Why does LTE-U do disproportionate damage to Wi-Fi? The primary reason is that it interrupts Wi-Fi mid-stream, instead of waiting its turn. This causes errors in Wi-Fi transmissions, ratcheting down its performance. We ran tests across a range of duty cycles to explore this effect. In our test case of two networks sharing with each other, to maintain Wi-Fi at 50% throughput, LTE-U could be on for no more than 35% of the time, as seen in Figure 2.

Figure 2

Does this mean that if LTE-U were to limit its duty cycle to 35% that Wi-Fi would perform acceptably? Unfortunately, it is not that simple. Our test case is admittedly limited: We are showing only two networks sharing the spectrum here, but in reality there can sometimes be hundreds of Wi-Fi APs within range of each other. If LTE-U took 35% of the airtime when sharing with 5 Wi-Fi networks, or 50 for that matter, the Wi-Fi experience would surely suffer significantly. And the problem gets worse if there are multiple LTE-U networks as well, which seems likely.

The effect that LTE-U would have across a range of real-world circumstances is, frankly, unknown. It has not been researched – by anyone. What we do know, based on our work here, is that the 50% LTE-U ‘on’ time considered by the LTE-U Forum when two networks are sharing (see Section 6.2.1 of their coexistence spec) does not yield proportionate throughput results.

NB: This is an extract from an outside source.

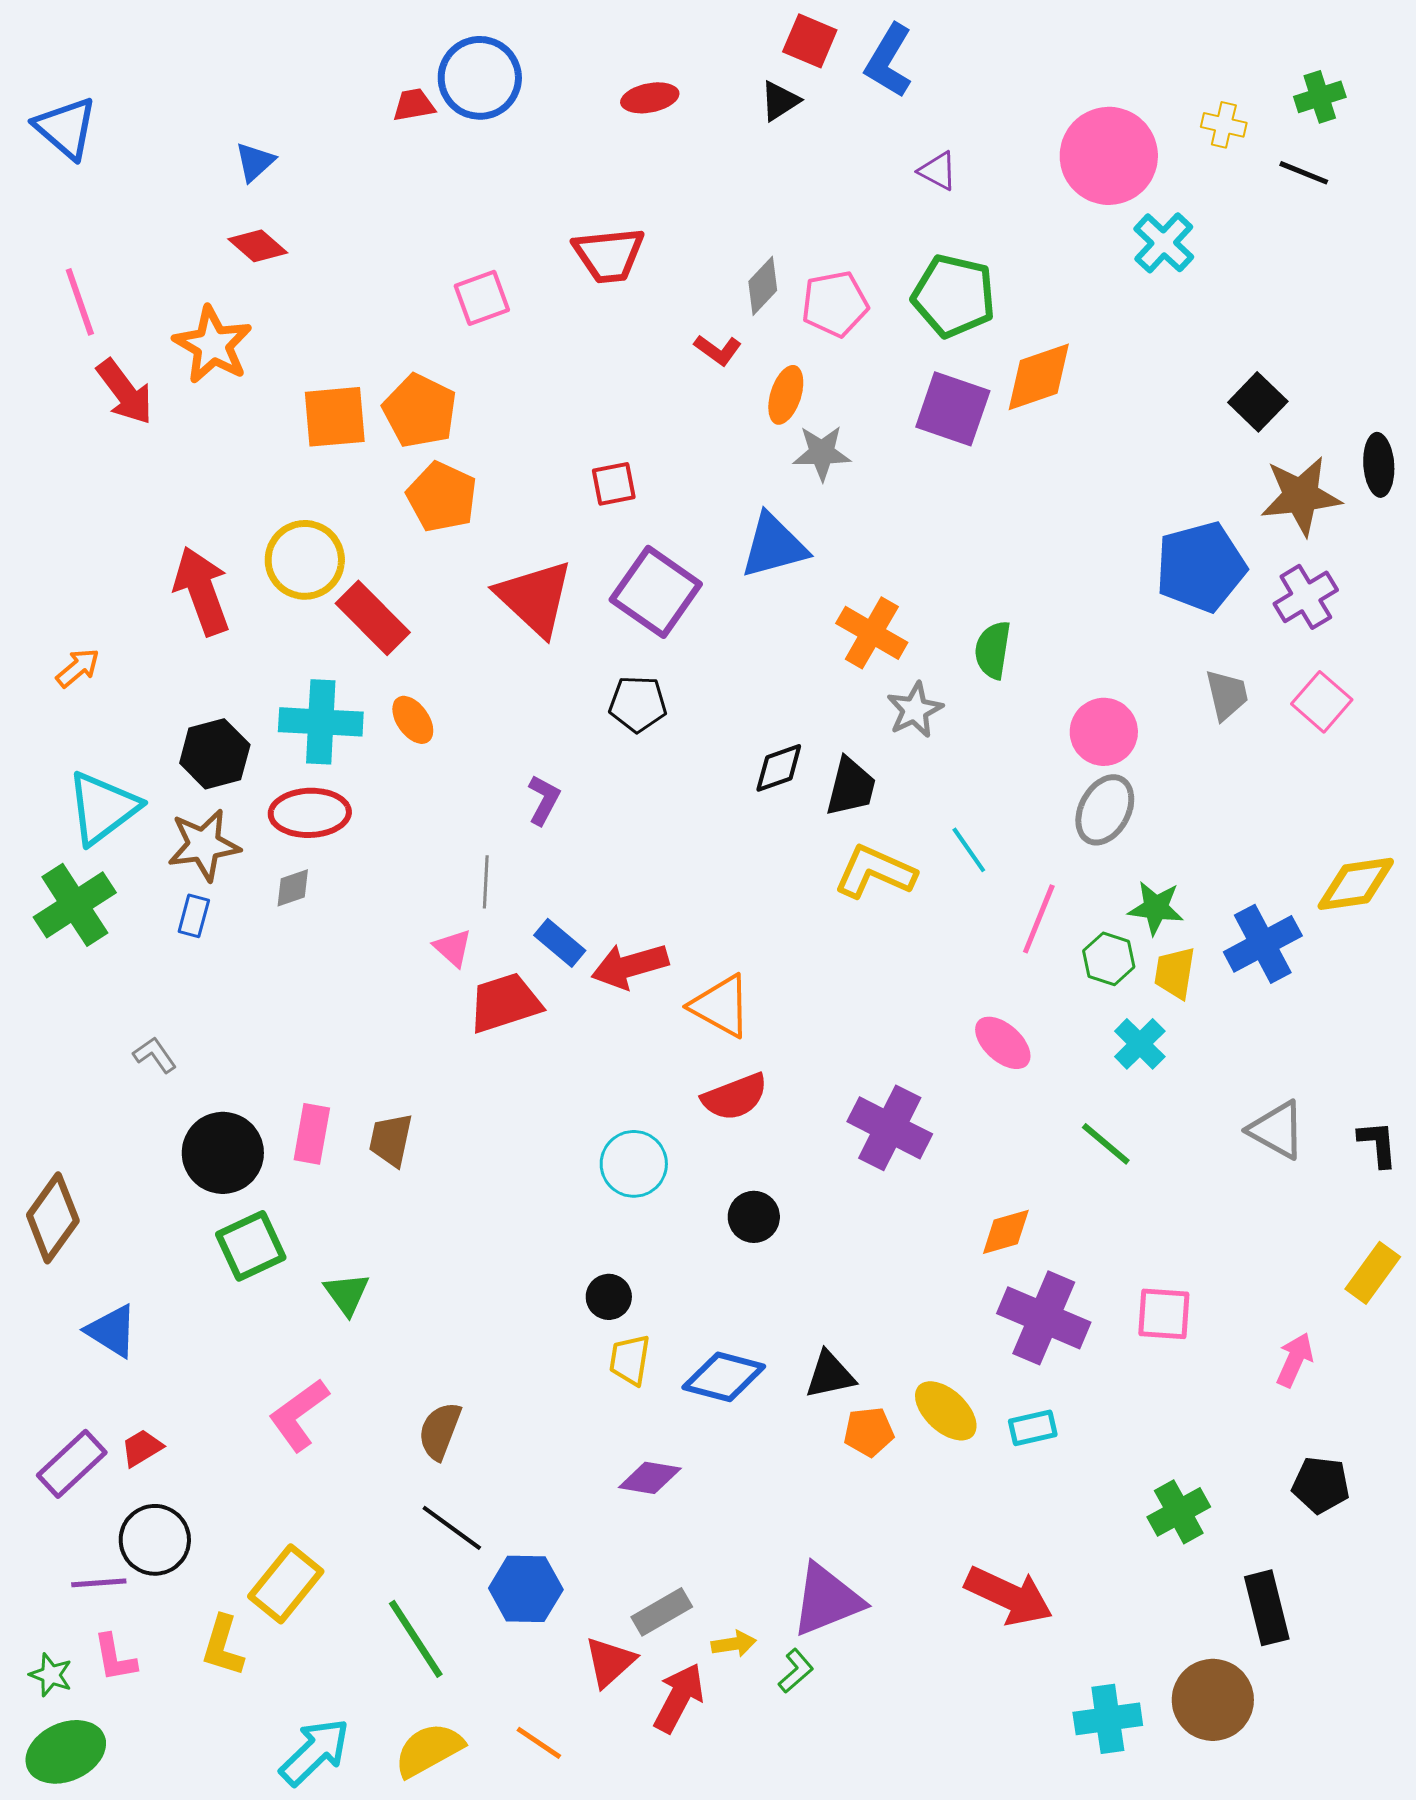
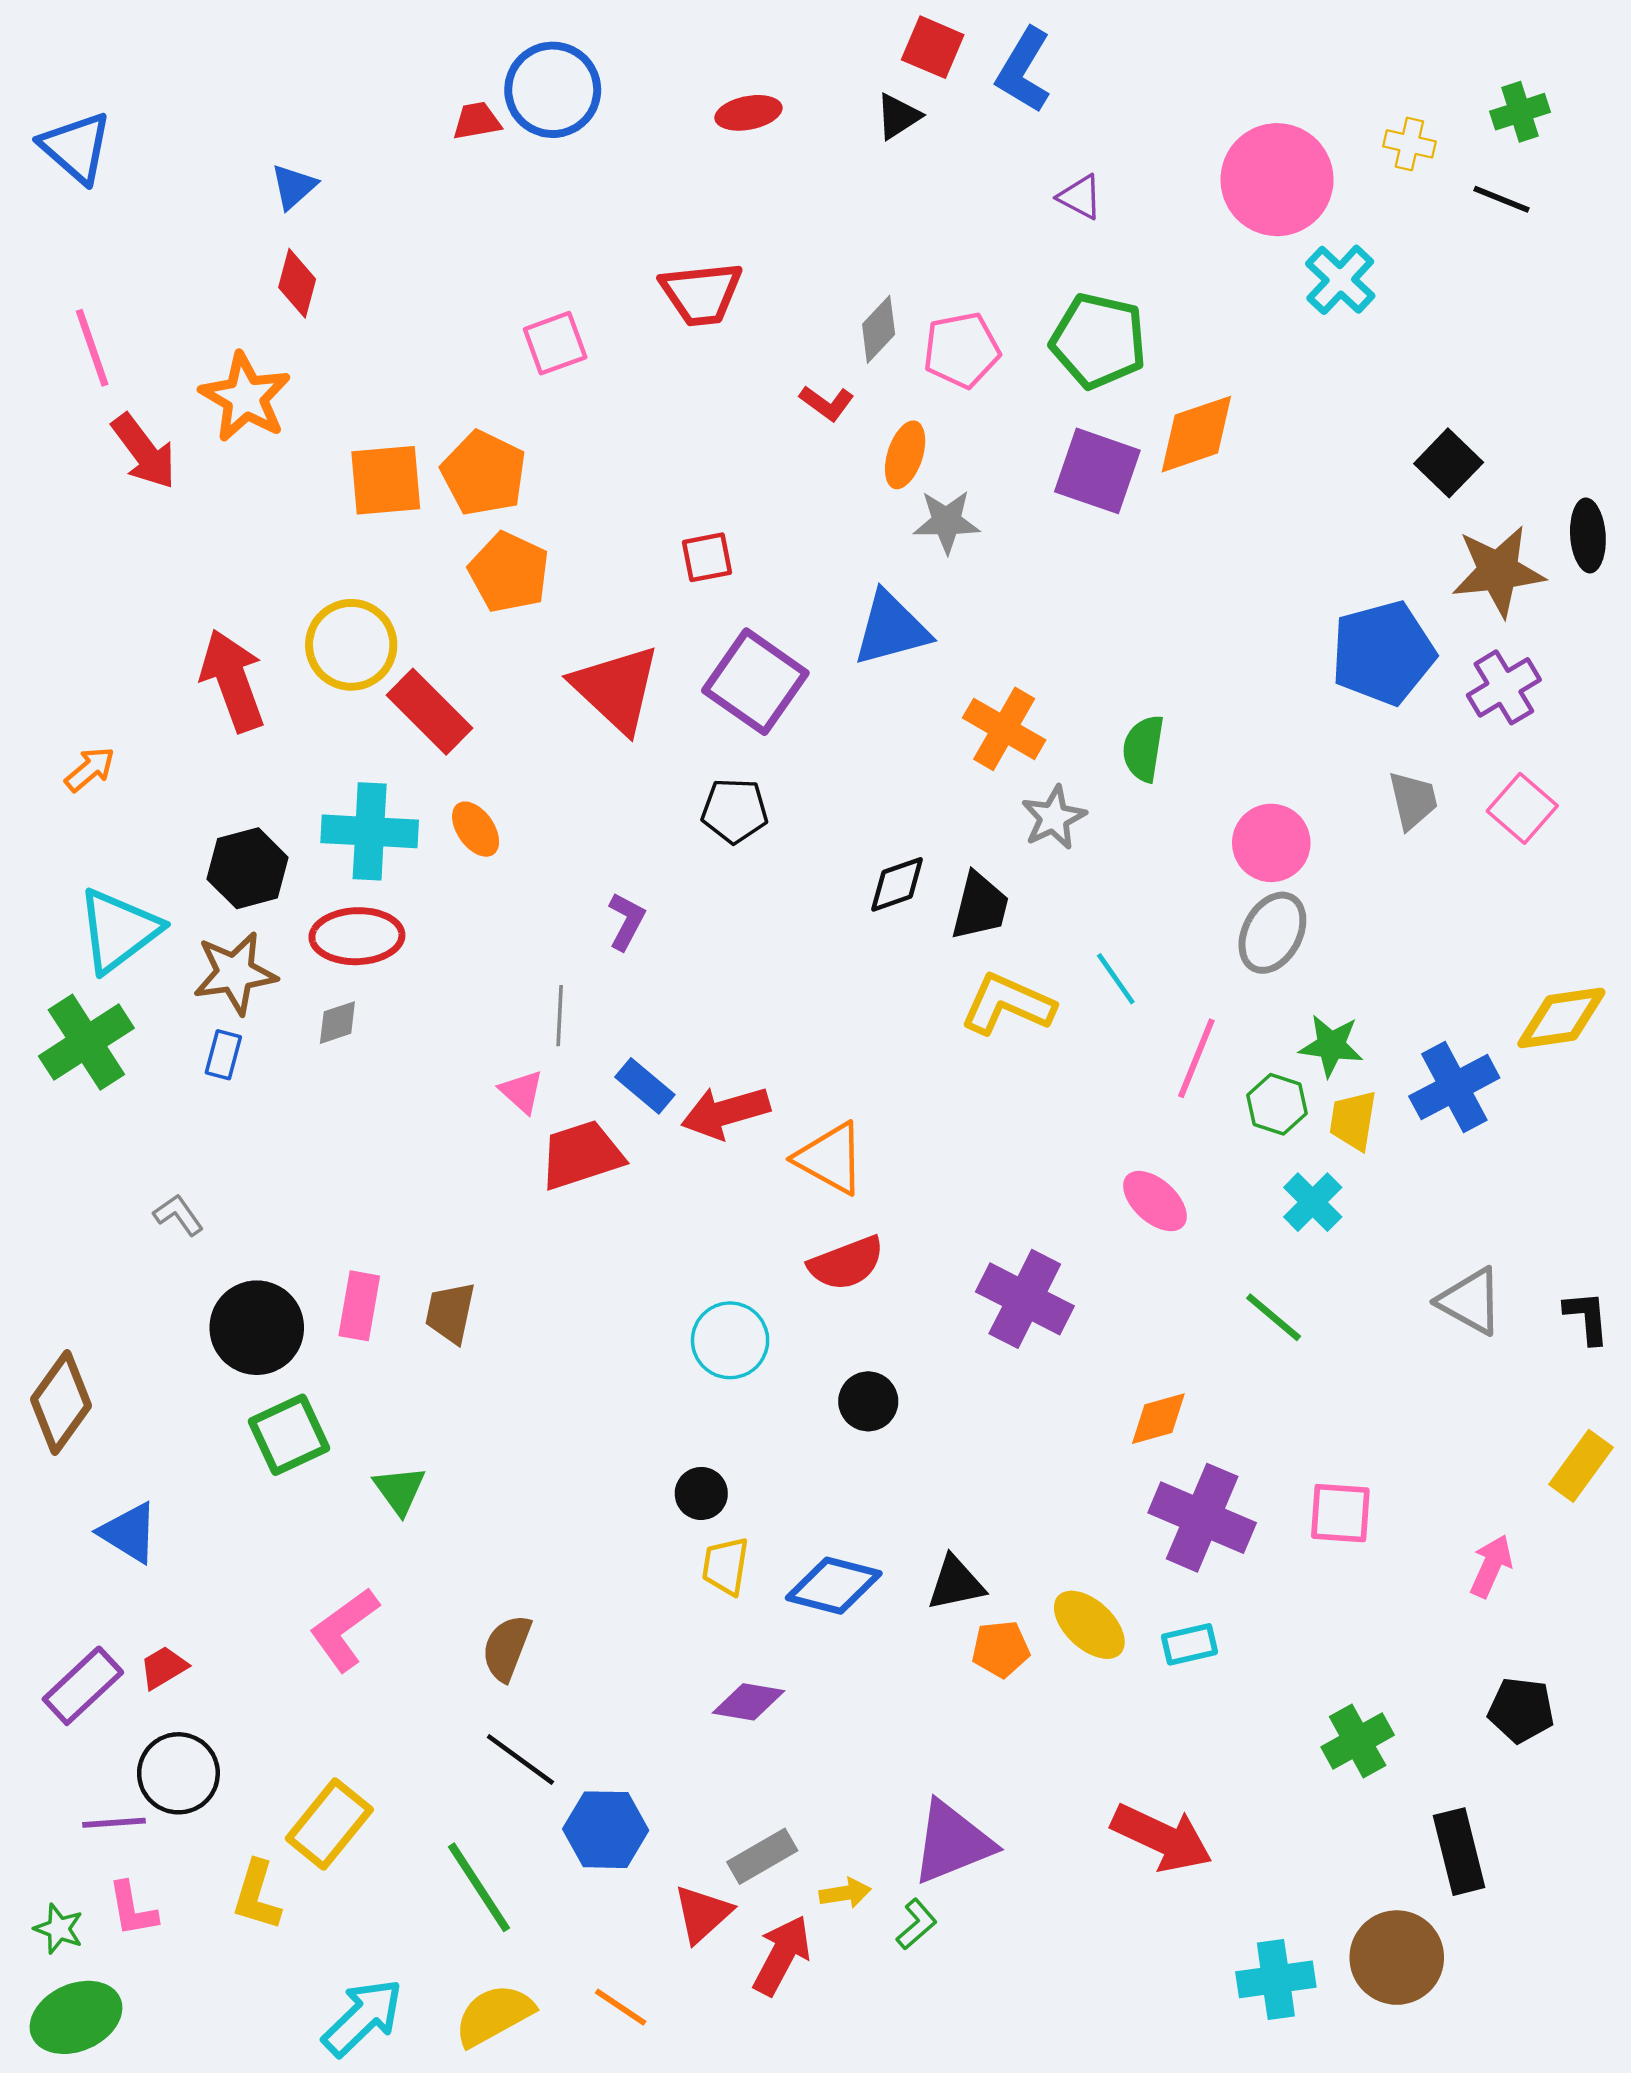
red diamond: (258, 246) -> (297, 283), turned 64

That’s the effect of LTE-U on throughput, which is important. But equally important is latency, or the amount of delay on the network, which can have a dramatic impact on real-time applications like voice and video conferencing. We tested Wi-Fi latency across different duty cycles, and the results are seen in Figure 3 below. What’s important to note is that while the two Wi-Fi APs we tested can co-exist while providing smooth operation of real-time communications, that doesn’t appear to be the case if LTE-U is present. Even if LTE-U is only on 50% of the time, it degrades real-time Wi-Fi communications in a way that would likely be irritating to Wi-Fi users. And if LTE-U is on 70% of the time, then latency reaches levels where even latency-tolerant applications, like web page loading, are likely to become irritating.

Figure 3

So, we have seen in our research that LTE-U causes disproportionate harm to Wi-Fi, even when it is configured to share roughly 50:50 in time – which is not a given, as we have noted before. That’s because LTE-U interrupts Wi-Fi signals instead of waiting its turn through the listen-before-talk approach that Wi-Fi uses. We discussed the importance of using listen-before-talk in our last blog, and now you can see why we think it is important for LTE-U.

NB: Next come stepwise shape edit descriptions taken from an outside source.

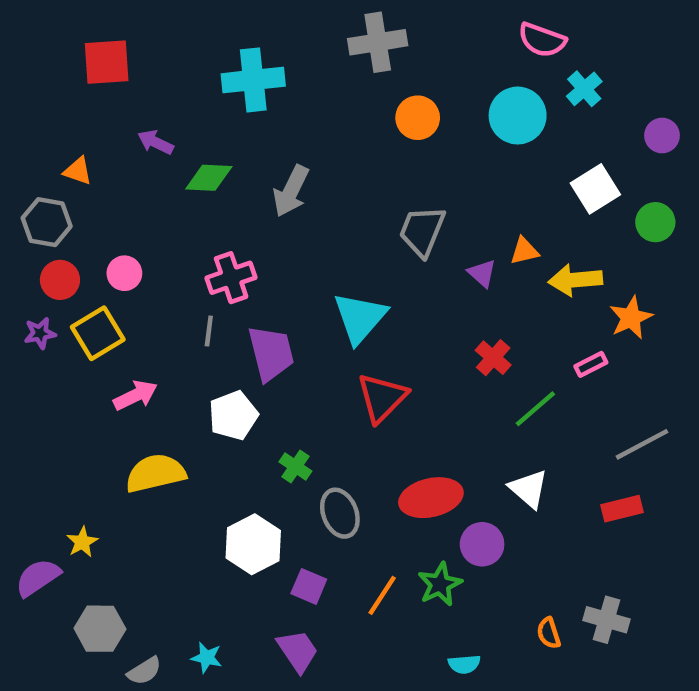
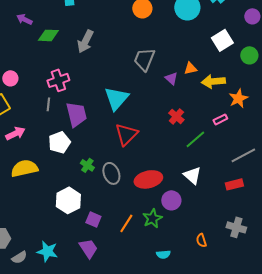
gray ellipse: (340, 513) -> (111, 173), moved
gray cross: (606, 620) -> (236, 227), moved
cyan star: (207, 658) -> (47, 251), size x1.5

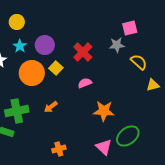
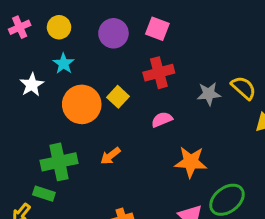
pink square: (130, 28) -> (157, 29), moved, turned 35
purple circle: (45, 45) -> (113, 33), moved
gray star: (117, 45) -> (209, 94), moved
red cross: (83, 52) -> (159, 73), turned 30

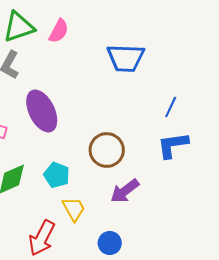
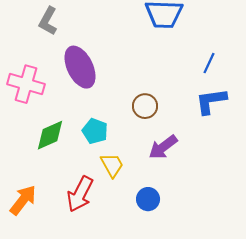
brown circle: (107, 150) -> (145, 106), size x0.7

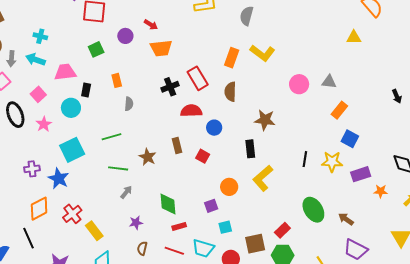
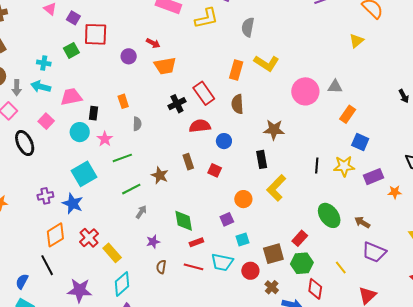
yellow triangle: (354, 37) -> (356, 41), turned -35
green square: (96, 49) -> (71, 50), moved
pink circle: (299, 84) -> (305, 91), size x1.4
pink star: (44, 124) -> (105, 139), moved
green line: (118, 168) -> (131, 189), turned -30

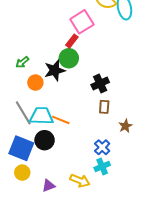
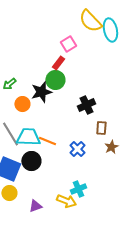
pink square: (82, 22) -> (68, 44), size x0.7
brown rectangle: (104, 107) -> (101, 128), moved
blue cross: (102, 147) -> (77, 149), moved
cyan cross: (102, 166) -> (78, 189), moved

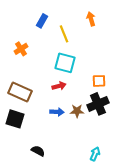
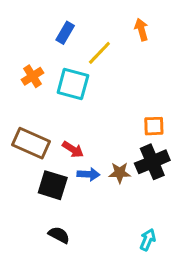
yellow line: (64, 34) -> (99, 53), turned 66
cyan square: (65, 63) -> (73, 84), moved
red arrow: (59, 86) -> (73, 149), moved, turned 48
black square: (15, 119) -> (53, 185), moved

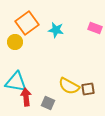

This research shows that LTE-U is not, in fact, a better neighbor to Wi-Fi than Wi-Fi is to itself, as its proponents claim. What should we make of these competing results? Is one claim right, and the other wrong? It’s not really that simple – the answer depends on how LTE-U is configured and deployed, and what coexistence features it actually adopts.

This highlights the need for the open and collaborative R&D that we have long been urging, so that we can find solutions that actually work for everyone. That has been happening with LAA, the 3GPP standard form of unlicensed LTE, where there is room for cautious optimism on its ability to coexist well with Wi-Fi. Hopefully LTE-U proponents will move toward actual collaboration.

Jennifer Andreoli-Fang is a Principal Architect in the Network Technologies group at CableLabs.

Rob Alderfer is VP Technology Policy and Nadia Yoza-Mitsuishi is Wireless Architect Intern, both at CableLabs, also contributed to this article.